Per lungo tempo la scienza economica ha trascurato il ruolo delle istituzioni nell'evoluzione dei sistemi sociali di produzione e di scambio. L'analisi della loro influenza è stata affidata ad altre sfere di conoscenza, in particolare la scienza politica e la sociologia. Solo di recente, in seguito ad un ripensamento critico, le istituzioni, ossia le regole del gioco di una società, sono tornate progressivamente al centro delle teorie che studiano i fenomeni economici. Questo volume nasce nell'ambito di una ricerca su "Economia e Istituzioni" promossa dal Dipartimento di Scienze economiche dell'Università di Pisa, i risultati della quale sono stati presentati e discussi
in occasione dello VIII Convegno nazionale AISPE, Gli economisti e le istituzioni. Contributi dalla storia del pensiero economico (Palermo, settembre 30-ottobre 2, 2004). I saggi raccolti condividono il tentativo di individuare il ruolo che le istituzioni, direttamente o indirettamente, hanno svolto sull'evoluzione economica italiana.
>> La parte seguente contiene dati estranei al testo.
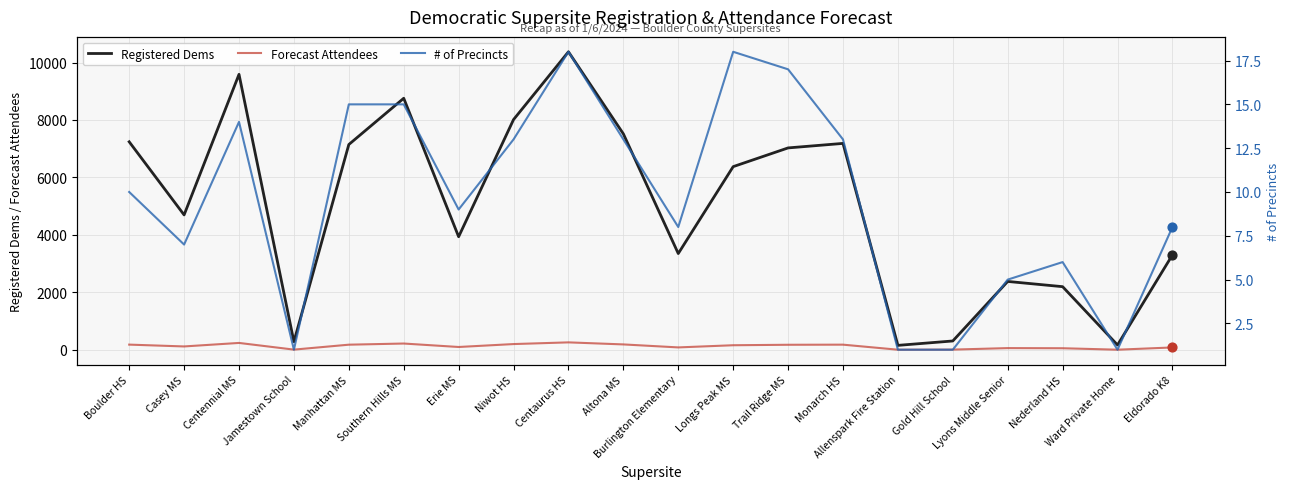

Which series has the widest spread of Y values?

Registered Dems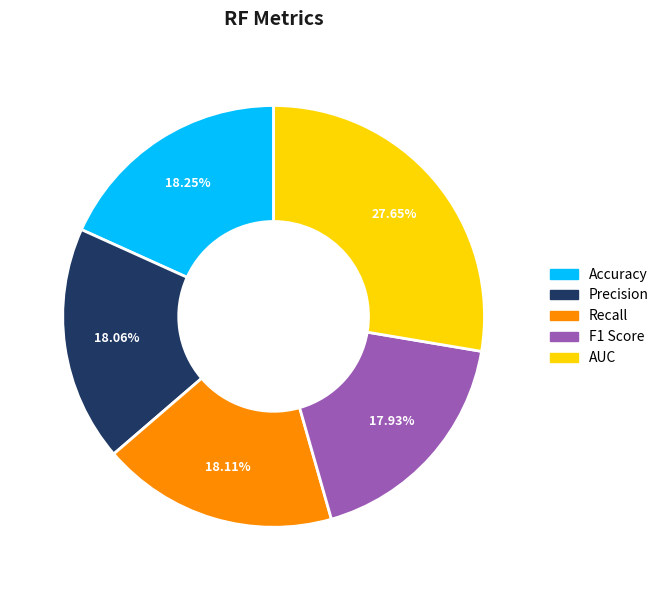

True or false: Recall accounts for 7% of the total.

False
La prospettiva di una interazione tra la sfera istituzionale e quella economica, che si presenta come un processo continuo di adattamento e superamento reciproco, conduce alla ricerca di una corrispondenza tra il disegno delle istituzioni ed il percorso dell'economia, quali immagini speculari di una stessa realtà storica, sociale e politica di cui entrambi contrassegnano le trasformazioni. Il nucleo degli studi copre un periodo che si estende dall'adesione dell'Italia all'Europa comunitaria fino alla sua partecipazione all'Unione economica e monetaria europea. Allineati lungo questo arco temporale, i diversi saggi mostrano l'evoluzione dell'economia italiana incastonata in una struttura istituzionale a sviluppo verticale: al vertice, le istituzioni a carattere internazionale, e quindi l'organo europeo nel suo processo di trasformazione verso l'unione monetaria, con i suoi modelli di riferimento; al gradino più basso le diramazioni peculiari dello sviluppo locale. Da questo asse di vincoli e regole, l'azione istituzionale interseca l'economia attraverso la molteplicità di canali che costituiscono i luoghi del controllo: lo Stato, il mercato monetario e creditizio, il mercato del lavoro.
Dietro l'intrecciarsi dei diversi piani di indagine si delinea la reciproca connessione tra evoluzione economica, disciplinare e istituzionale nell'immagine di un paese che conserva le sue anomalie di sviluppo e, nonostante molte trasformazioni formali, le contraddizioni della sua società e della sua storia.